What is Male Pattern Baldness

MPB is a genetic condition passed down from either side of a persons family tree. The condition is caused from a by-product of testosterone called Dihydrotestosterone (DHT). DHT attaches hair follicles causing them to shrink over a period of time causing hair to thin until some men become totally bald in certain areas.

Importantly, MPB only affects the top and front of a person’s scalp because it’s only the follicles in this area that contain receptors sensitive to the DHT which causes hair loss. Therefore, hair is taken from the back or side of the scalp (areas where the hairs are not sensitive to genetic hair loss) and transplanted to the top or front of the head.
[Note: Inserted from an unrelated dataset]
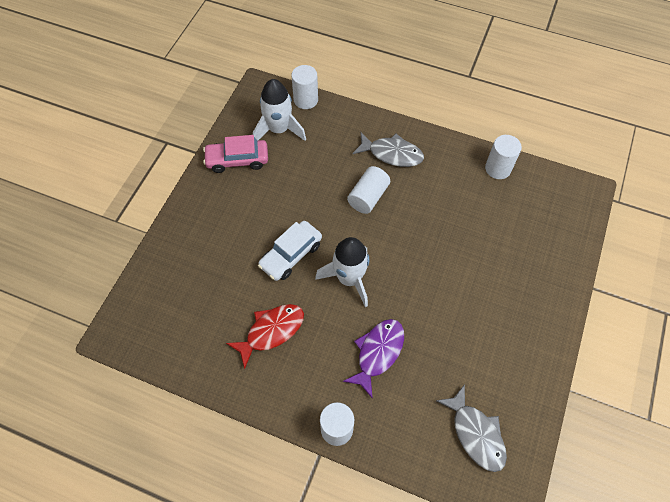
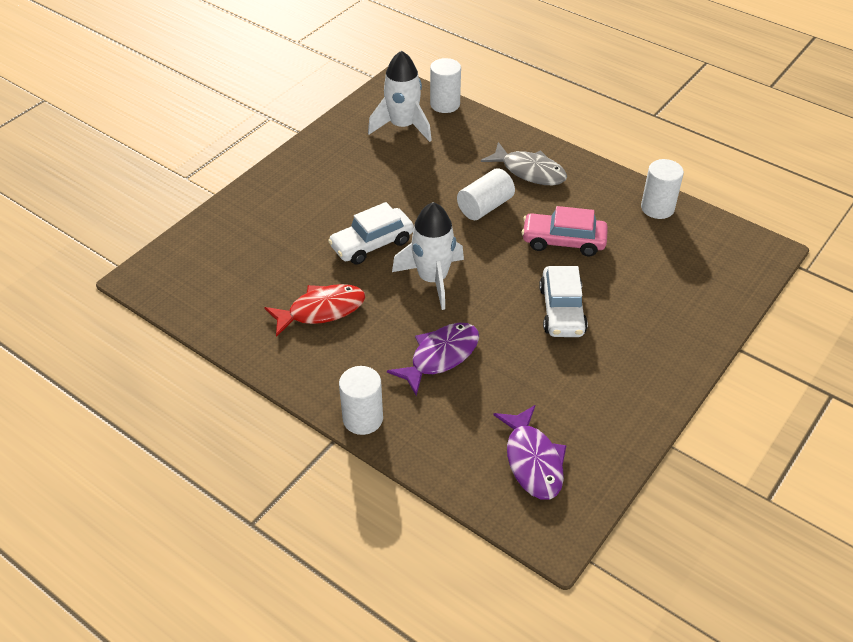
camera: 15 degrees right, 15 degrees down
(237, 160) = (343, 146): pink car -> pink car (563, 241)
(456, 285) = (562, 310): none -> white car
(475, 433) = (532, 461): grey fish -> purple fish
This transplanted hair almost always continues to grow, produces hair for life and will remain unaffected by MPB in it’s new location.
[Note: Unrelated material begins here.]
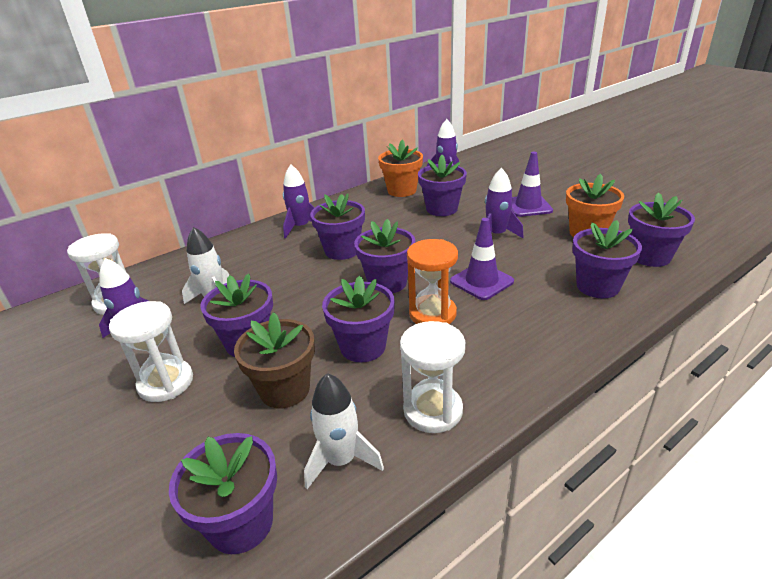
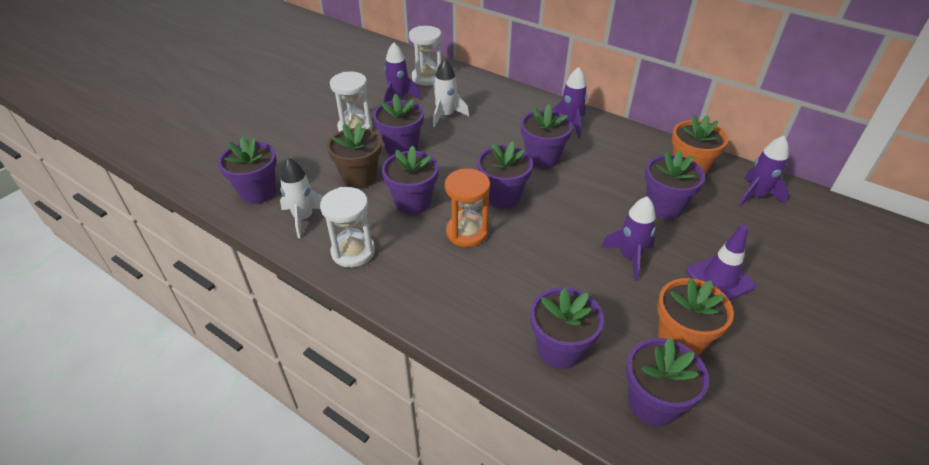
camera: 70 degrees right, 10 degrees up
(481, 281) = (530, 257): purple traffic cone -> none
Who Is at Risk from Male Pattern Baldness?

Male pattern baldness can begin in teenage years but occurs more frequently in adult men. The likelihood of MPB increases with age plus genetics plays a big role – men with close relatives suffering from MPB are at a higher risk. Research shows 50% of men suffer from some form of MPB by the time they reach 50 years old

Am I Losing My Hair?

Typically male pattern baldness begins above the temples and at the vertex (or calvaria), of the scalp. As it progresses, a band of hair at the sides and back of the head ultimately remains – sometimes referred to as a ‘Hippocratic wreath’, and this hair rarely progresses to complete baldness.
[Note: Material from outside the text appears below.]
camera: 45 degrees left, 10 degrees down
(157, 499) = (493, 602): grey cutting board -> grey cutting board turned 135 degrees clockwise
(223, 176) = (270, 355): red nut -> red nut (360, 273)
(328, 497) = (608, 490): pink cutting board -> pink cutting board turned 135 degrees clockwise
If your hair loss is visible at the temples or the crown of the head, you may well have male pattern baldness. Some men will get a single bald spot whilst others often experience their hairlines receding to form an “M” shape. In some case, the entire hairline will continue to recede in a uniform manner.

Receding hairline?

One of the most common patterns of MPB is a receding hairline where the hair is lost at either side of the forehead, usually leaving a triangular peak at the front. In some men this can be the only area of hair loss, but others may also experience thinning at the crown. For those with more aggressive forms of MPB the hairline will recede further until it meets the crown resulting in a larger bald area.

Thinning Crown or Vertex

Some men experience thinning at the back or top of the head in an area called the ‘crown’ or ‘vertex’. This can often coincide with a receding hairline, but is also common in men on it’s own. Hair loss at the crown will usually commence with thinning until the scalp becomes visible until a defined bald patch may appear. This patch may progress in size until it meets a receding hairline or causes a prominent area of baldness at the top or back of the head. The size and shape is different from person to person, but thinning hair or baldness at the crown is very common.

General Thinning

A less common pattern of hair loss is ‘general thinning’, evenly spread over the top of the head. Men experiencing general thinning will not notice a distinct receding hairline or thinning crown and the onset of hair loss may be less obvious and take longer to notice..

The Solution

Thankfully hair loss in these areas can be successfully reversed since the back and sides of the head are not affected by male pattern baldness. Indeed, if a client is experiencing hair loss in these areas it will be caused by another condition.

The Norwood Scale

The Hamilton-Norwood scale (shown in the image) has been developed to grade Male Pattern Baldness. MPB can occur in various different ways and over differing time scales.